### Your objective
Repeat word for word the part of the entries that opens with the line containing "И кстати, вы не заметил" and closes with the line containing "коэффициенты etc.", both lines included.

Text extracted page by page
◇ ◇ ◇ ◇
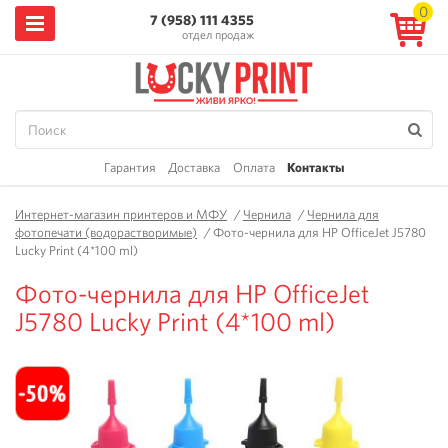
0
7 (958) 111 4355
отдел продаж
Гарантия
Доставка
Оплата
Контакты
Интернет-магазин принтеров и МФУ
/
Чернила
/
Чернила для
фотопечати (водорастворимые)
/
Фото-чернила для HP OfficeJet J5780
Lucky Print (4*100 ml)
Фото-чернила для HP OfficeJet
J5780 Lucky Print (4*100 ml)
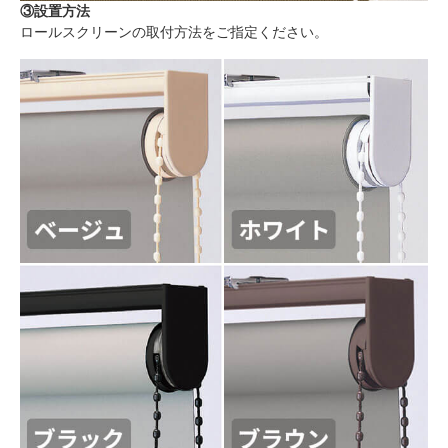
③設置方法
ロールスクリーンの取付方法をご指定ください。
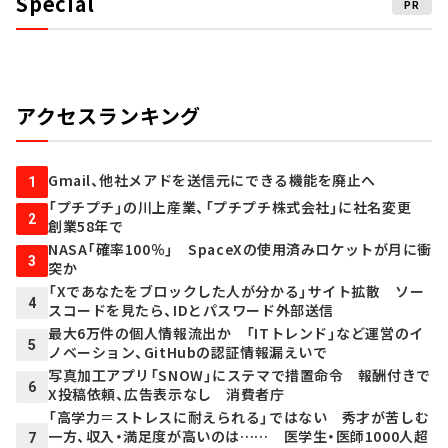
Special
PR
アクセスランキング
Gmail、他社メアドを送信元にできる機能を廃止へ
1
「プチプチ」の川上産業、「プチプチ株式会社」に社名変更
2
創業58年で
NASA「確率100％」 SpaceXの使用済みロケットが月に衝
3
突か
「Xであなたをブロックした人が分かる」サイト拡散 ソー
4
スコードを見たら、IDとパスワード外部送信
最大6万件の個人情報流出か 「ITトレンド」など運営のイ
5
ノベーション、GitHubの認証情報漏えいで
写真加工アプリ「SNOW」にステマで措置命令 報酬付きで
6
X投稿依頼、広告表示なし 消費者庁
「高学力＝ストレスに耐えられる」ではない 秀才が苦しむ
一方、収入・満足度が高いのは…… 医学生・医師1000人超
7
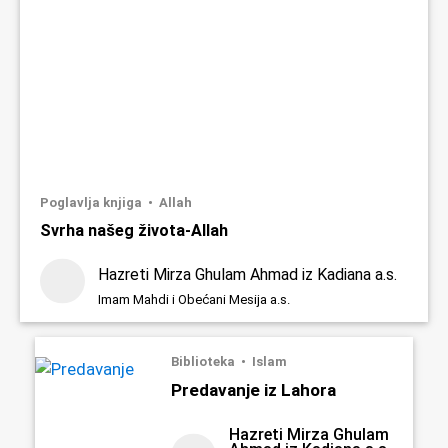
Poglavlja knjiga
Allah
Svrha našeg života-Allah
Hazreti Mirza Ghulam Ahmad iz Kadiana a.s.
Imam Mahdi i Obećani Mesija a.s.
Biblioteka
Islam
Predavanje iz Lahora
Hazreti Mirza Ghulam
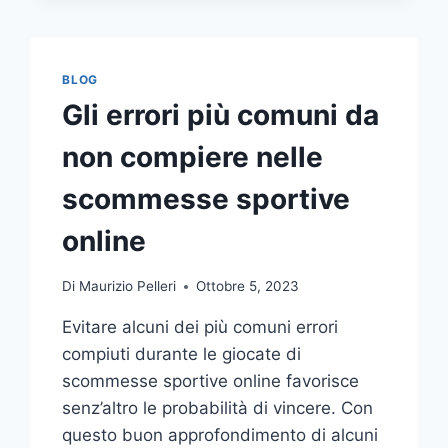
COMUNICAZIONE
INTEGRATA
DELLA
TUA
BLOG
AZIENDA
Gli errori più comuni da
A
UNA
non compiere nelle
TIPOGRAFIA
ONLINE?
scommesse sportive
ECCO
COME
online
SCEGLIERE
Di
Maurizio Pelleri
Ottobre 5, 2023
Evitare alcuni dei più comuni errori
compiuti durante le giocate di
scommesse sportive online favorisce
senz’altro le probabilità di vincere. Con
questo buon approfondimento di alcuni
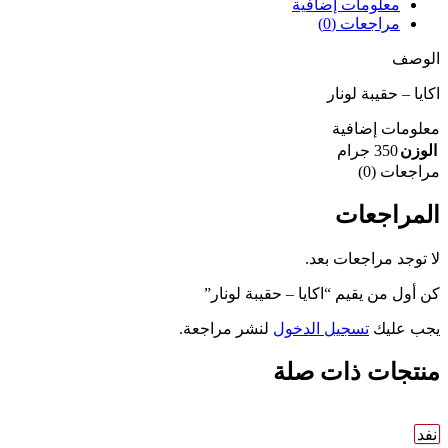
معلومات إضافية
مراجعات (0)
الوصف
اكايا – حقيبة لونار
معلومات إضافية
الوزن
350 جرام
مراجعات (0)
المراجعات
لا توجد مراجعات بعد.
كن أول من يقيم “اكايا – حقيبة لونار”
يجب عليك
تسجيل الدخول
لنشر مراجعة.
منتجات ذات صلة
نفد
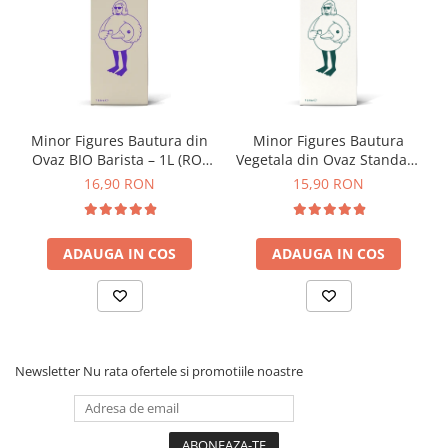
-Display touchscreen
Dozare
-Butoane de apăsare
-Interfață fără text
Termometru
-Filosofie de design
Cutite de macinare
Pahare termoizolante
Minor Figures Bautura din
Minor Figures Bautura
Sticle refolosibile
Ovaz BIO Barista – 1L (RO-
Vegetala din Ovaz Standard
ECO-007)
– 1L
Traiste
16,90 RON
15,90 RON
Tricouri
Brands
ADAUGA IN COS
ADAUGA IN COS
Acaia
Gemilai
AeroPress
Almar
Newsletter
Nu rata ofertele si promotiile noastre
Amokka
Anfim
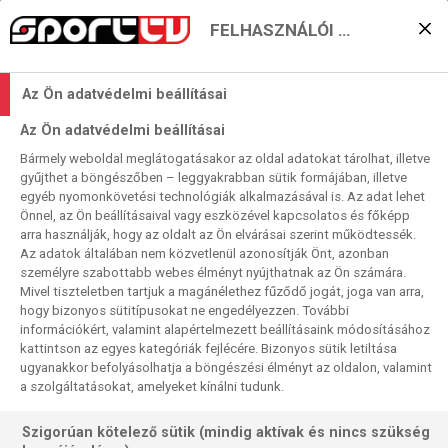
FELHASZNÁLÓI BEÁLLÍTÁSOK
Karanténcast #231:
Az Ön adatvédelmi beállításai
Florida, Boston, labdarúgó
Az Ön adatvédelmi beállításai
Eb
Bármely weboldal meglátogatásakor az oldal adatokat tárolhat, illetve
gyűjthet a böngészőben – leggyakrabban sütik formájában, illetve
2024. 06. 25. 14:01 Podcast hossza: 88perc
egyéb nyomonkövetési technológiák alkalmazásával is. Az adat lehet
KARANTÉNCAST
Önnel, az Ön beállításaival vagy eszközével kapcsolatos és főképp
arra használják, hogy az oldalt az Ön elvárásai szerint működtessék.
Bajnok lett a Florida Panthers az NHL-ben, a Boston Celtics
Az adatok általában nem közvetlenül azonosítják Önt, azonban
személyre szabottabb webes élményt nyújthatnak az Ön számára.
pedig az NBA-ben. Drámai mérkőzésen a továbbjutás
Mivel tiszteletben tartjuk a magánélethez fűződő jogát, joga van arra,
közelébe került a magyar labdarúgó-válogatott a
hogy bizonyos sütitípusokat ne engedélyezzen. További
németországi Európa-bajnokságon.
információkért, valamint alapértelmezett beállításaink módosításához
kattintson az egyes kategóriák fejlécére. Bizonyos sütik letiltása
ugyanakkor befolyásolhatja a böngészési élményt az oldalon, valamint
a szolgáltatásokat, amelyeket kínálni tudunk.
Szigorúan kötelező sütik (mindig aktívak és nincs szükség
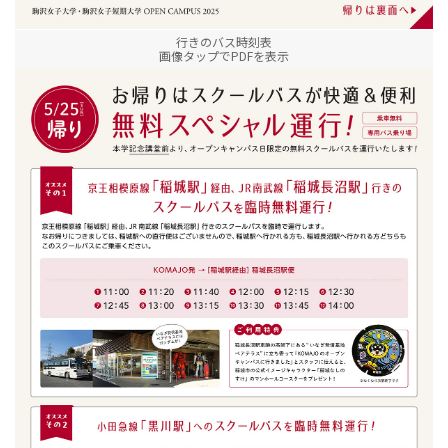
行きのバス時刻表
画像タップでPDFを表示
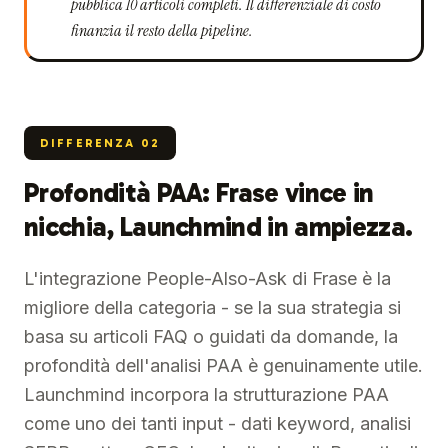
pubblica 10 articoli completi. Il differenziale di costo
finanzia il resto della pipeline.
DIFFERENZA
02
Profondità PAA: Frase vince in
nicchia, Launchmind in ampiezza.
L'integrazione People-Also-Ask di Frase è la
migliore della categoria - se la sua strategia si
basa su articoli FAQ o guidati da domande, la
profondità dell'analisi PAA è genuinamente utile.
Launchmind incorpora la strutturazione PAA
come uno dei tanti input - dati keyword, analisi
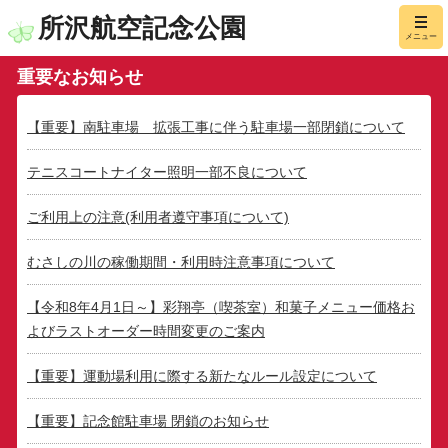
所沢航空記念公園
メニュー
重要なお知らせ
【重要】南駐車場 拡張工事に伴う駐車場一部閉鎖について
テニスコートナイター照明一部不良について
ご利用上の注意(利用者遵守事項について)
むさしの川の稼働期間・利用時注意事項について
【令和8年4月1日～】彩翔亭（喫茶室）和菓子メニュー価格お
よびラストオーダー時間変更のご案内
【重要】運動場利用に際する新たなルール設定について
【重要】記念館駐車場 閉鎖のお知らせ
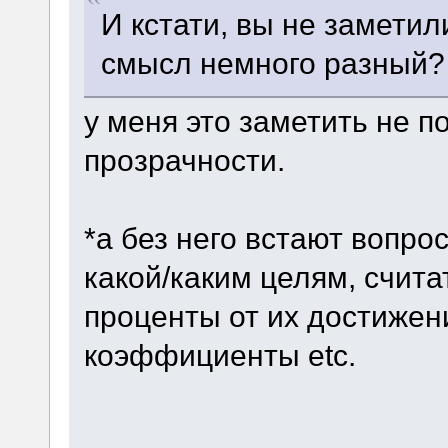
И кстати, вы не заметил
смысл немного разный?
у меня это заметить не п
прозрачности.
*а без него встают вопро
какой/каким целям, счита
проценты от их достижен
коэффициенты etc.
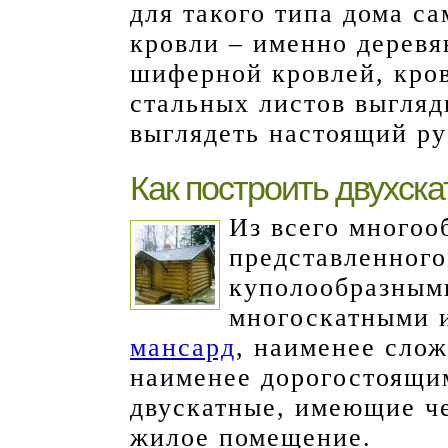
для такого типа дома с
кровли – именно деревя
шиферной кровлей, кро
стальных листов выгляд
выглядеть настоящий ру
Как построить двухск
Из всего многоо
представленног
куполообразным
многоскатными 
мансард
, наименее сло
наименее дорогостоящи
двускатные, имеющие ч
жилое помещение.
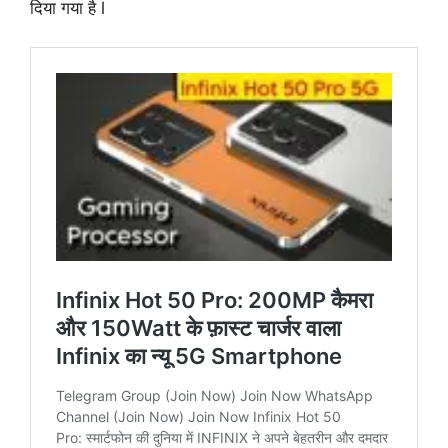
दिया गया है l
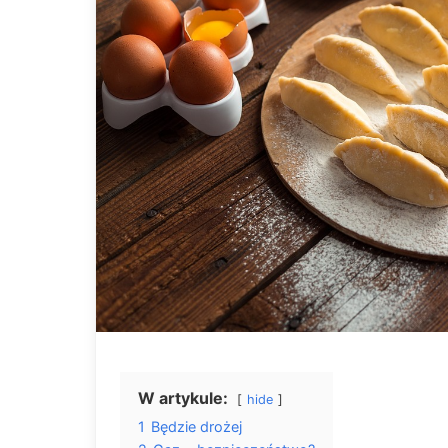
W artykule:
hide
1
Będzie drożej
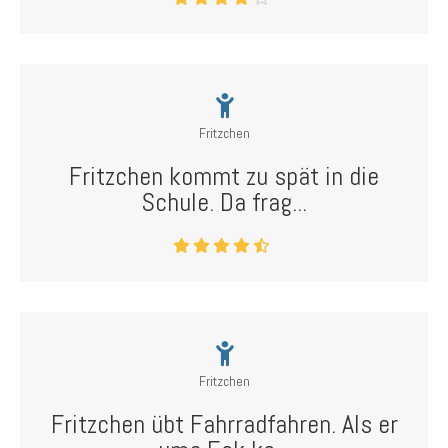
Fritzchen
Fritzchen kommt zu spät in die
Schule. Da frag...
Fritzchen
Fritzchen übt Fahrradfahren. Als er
◇ ◇ ◇ ◇
### Result
И кстати, вы не заметил
смысл немного разный?
у меня это заметить не п
прозрачности.
*а без него встают вопро
какой/каким целям, счита
проценты от их достижен
коэффициенты etc.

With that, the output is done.